My self-depracating humor is a defense mechanism, designed to make my flaws into strengths. Or rather to take away the weapons of the bullies and use that as armor for myself. It works. But it cuts both ways. I take away the weapons by showing that I am not only aware of my weaknesses – such as my awkardness – but that lampooning those weaknesses to show that I am not afraid of them. But I am. That’s why I choose these as points to make fun of. It keeps these from being a weapon, because I expose those aspects and beat the bully to the punch by making fun of myself. Like I said, this cuts both ways.

In using this defense mechanism, I give power to the negative image of who I am. Many folks will not take me that serious when I do things like this. Hopefully, this drives away some of the people. Those who manage to slip through all that self-depracating humor – I provide them with an unseen badge of honor: they made it through all of that, which helps me relax around them. They want to be here and get to know me. But do did some of those folks I drove away because I was trying to be funny. And not only that, but much like Donnie, I begin to believe my own “press”. I begin to believe that I am an akward mess that people just don’t want to see or get to know. And that drives me deeper into my introversion. Because words are power. Words have meaning. Words are the magick we speak every day. What we say, if repeated enough – can be believed. Even if its not the truth.

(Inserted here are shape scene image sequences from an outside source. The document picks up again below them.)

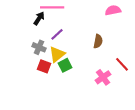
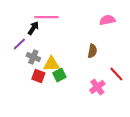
purple line: (57, 34) -> (19, 44), moved
yellow triangle: (57, 54) -> (51, 64), turned 36

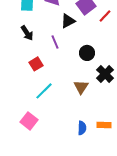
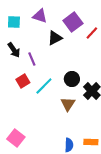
purple line: (55, 42) -> (32, 59), moved
black circle: (87, 53) -> (72, 79), moved
cyan line: (44, 91) -> (44, 86), moved

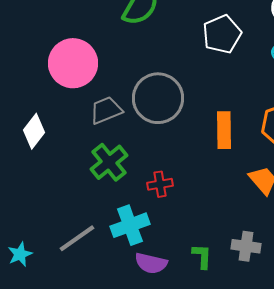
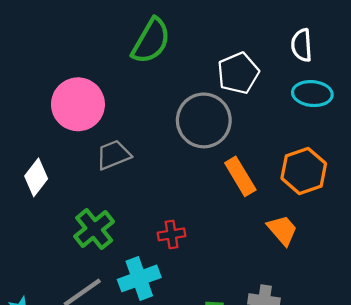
gray circle: (158, 98) -> (204, 120), moved
orange rectangle: (224, 130) -> (240, 176), turned -30
green cross: (109, 162) -> (94, 229), moved

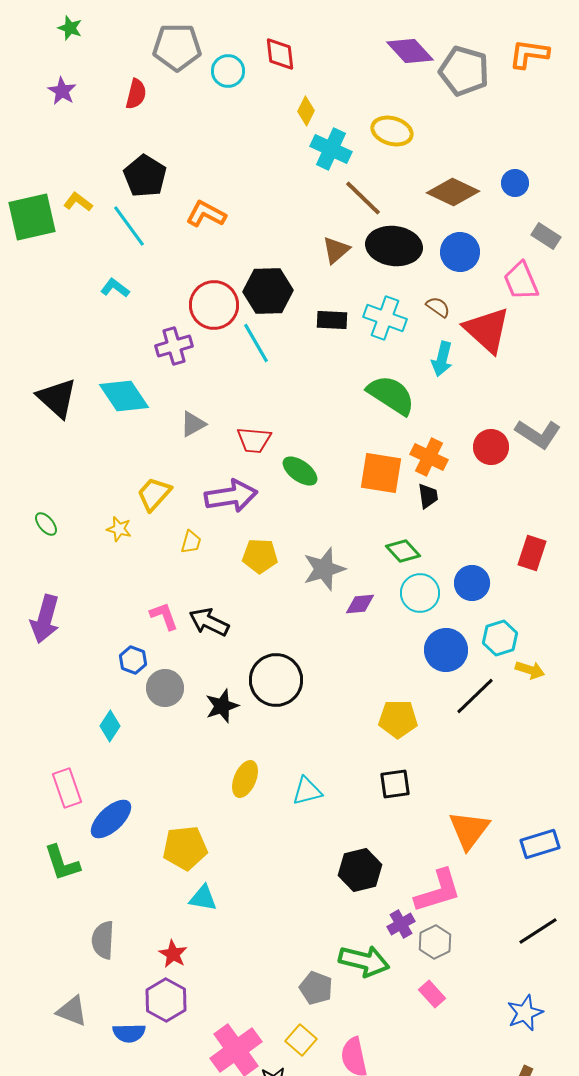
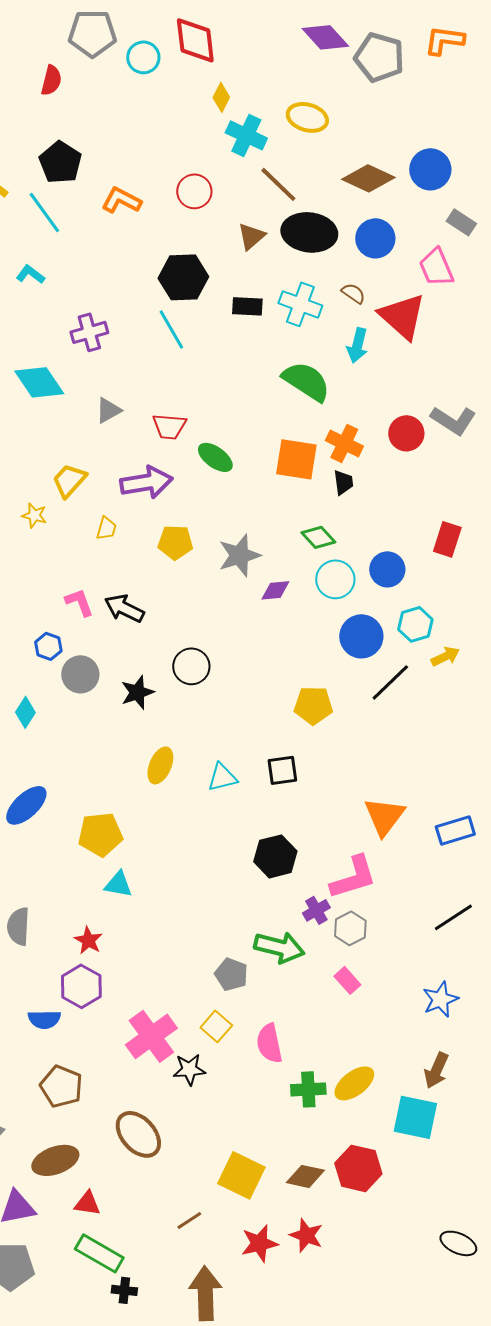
red diamond: (280, 54) -> (195, 40), size x1.4
blue circle: (515, 183) -> (430, 169), size x1.5
red circle: (214, 305) -> (194, 191), moved, size x0.7
yellow arrow: (530, 670) -> (445, 656), turned -44
black circle: (276, 680) -> (191, 666), size x0.7
black square: (395, 784) -> (282, 770), moved

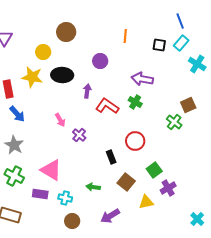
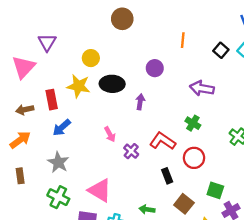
brown circle: (66, 32) -> (122, 19), moved
black square: (159, 45) -> (221, 50), turned 32
green cross: (135, 102) -> (193, 123), moved
red L-shape: (107, 106) -> (163, 141), moved
blue arrow: (17, 114) -> (62, 128), turned 90
green square: (154, 170) -> (215, 190), turned -35

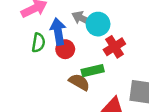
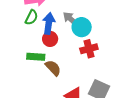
green semicircle: (38, 43) -> (31, 17), moved
green rectangle: (93, 71) -> (36, 57), moved

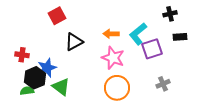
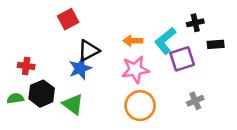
black cross: (170, 14) -> (195, 23), moved
pink star: (113, 58) -> (135, 70), turned -30
blue star: (47, 68) -> (80, 68), moved
green semicircle: (27, 91) -> (15, 98), moved

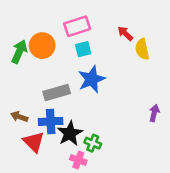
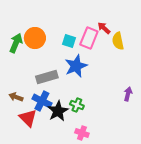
pink rectangle: (77, 26) -> (89, 38), moved, turned -50
cyan square: (83, 49) -> (69, 41), turned 32
blue cross: (51, 121) -> (42, 101), turned 30
green cross: (93, 143) -> (77, 105), moved
pink cross: (78, 160) -> (82, 133), moved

A short while back, John Beckett put up a blog post about how Pagan Clergy need to dress their part. He’s caught some flak for it, even from me. I wear what I find comfortable to rituals, which is usually a tshirt and jeans. But John is right. Dressing for the role, for the intended audience, for the intended need can all make a difference in how you are perceived. At the ADF Imbolc Retreat, I wore my cloak to the night ritual. Still wearing my tshirt and jeans underneath. I honestly didn’t need the cloak to know I am a Priest of Crow. I have already accepted that role. But the cloak certainly made me feel a lot bolder than I normally would have. Its the same thing for the words we use to describe our own self.

Understanding how a simple description helps to evolve my own self image, my own projected self worth is something I will likely struggle with for the rest of my adult life. Being aware of it – that’s the first step. Reprogramming my brain to not do it. That’s the next step. And it won’t happen over night. Nor over the next year. It will take time. So long as I am aware of that…I can change this part of myself. That’s nearly 50 years of self-programming. It will be long, it will be complicated, and it will be tough. I can do it. And the best part? I have some damn good friends who will always be there when I stumble, to pick me up in a positive way.